Let $x^y$, $x$ to the power of $y$, be real.


$\left \vert {x^y} \right \vert = \left \vert {x} \right \vert ^y$


If $x = 0$, the theorem clearly holds, by the definition of powers of zero.

Suppose $x \ne 0$.

We use the interpretation of real numbers as wholly real complex numbers.

Likewise we interpret the absolute value of $x$ as the modulus of $x$.

Then $x$ can be expressed in polar form:

$x = r e^{i\theta}$

where $r = \left \vert {x}\right \vert$ and $\theta$ is an argument of $x$.

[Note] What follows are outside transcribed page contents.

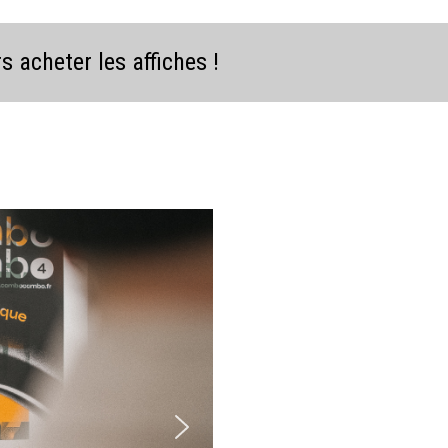
 acheter les affiches !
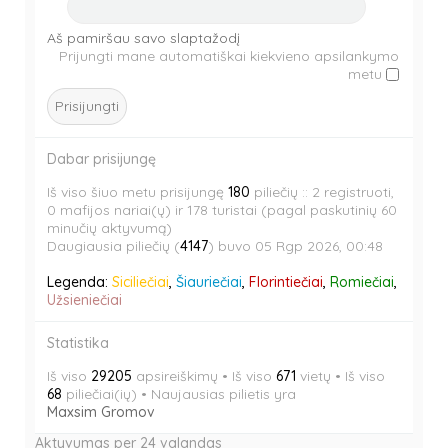
e
m
s
o
n
i
e
m
Aš pamiršau savo slaptažodį
a
s
n
i
Prijungti mane automatiškai kiekvieno apsilankymo
b
e
metu
a
s
l
n
b
e
e
a
l
n
d
b
e
a
l
Dabar prisijungę
d
b
e
l
d
Iš viso šiuo metu prisijungę
180
piliečių :: 2 registruoti,
e
0 mafijos nariai(ų) ir 178 turistai (pagal paskutinių 60
d
minučių aktyvumą)
Daugiausia piliečių (
4147
) buvo 05 Rgp 2026, 00:48
Legenda:
Siciliečiai
,
Šiauriečiai
,
Florintiečiai
,
Romiečiai
,
Užsieniečiai
Statistika
Iš viso
29205
apsireiškimų • Iš viso
671
vietų • Iš viso
68
piliečiai(ių) • Naujausias pilietis yra
Maxsim Gromov
Aktyvumas per 24 valandas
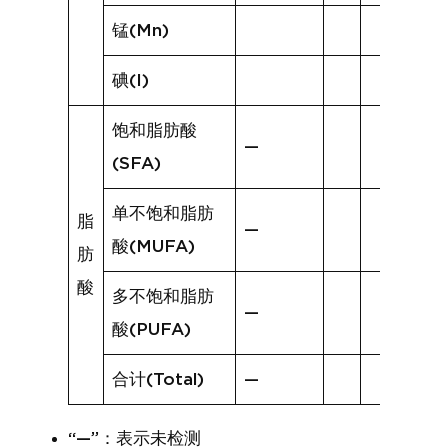
锰(Mn)
碘(I)
饱和脂肪酸
—
(SFA)
单不饱和脂肪
脂
—
酸(MUFA)
肪
酸
多不饱和脂肪
—
酸(PUFA)
合计(Total)
—
“—”：表示未检测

\(\displaystyle x\) \(=\) \(\displaystyle r e^{i\theta}\) $\quad$ $\quad$
\(\displaystyle \implies \ \ \) \(\displaystyle x^y\) \(=\) \(\displaystyle \left(r{e^{i\theta} }\right)^y\) $\quad$ $\quad$
\(\displaystyle \) \(=\) \(\displaystyle r^y e^{i \theta y}\) $\quad$ $\quad$
\(\displaystyle \implies \ \ \) \(\displaystyle \left \vert {x^y} \right \vert\) \(=\) \(\displaystyle \left \vert {r^y e^{i \theta y} } \right \vert\) $\quad$ $\quad$
\(\displaystyle \) \(=\) \(\displaystyle \left \vert {r^y} \right \vert \left \vert {e^{i \theta y} } \right \vert\) $\quad$ Modulus of Product $\quad$
\(\displaystyle \) \(=\) \(\displaystyle \left \vert {r^y} \right \vert\) $\quad$ Modulus of Exponential of Imaginary Number is One $\quad$
\(\displaystyle \) \(=\) \(\displaystyle \left \vert {\left \vert {x} \right \vert^y} \right \vert\) $\quad$ by definition of $r$ $\quad$
\(\displaystyle \) \(=\) \(\displaystyle \left \vert {x} \right \vert^y\) $\quad$ as $\left \vert {x} \right \vert^y \ge 0$ $\quad$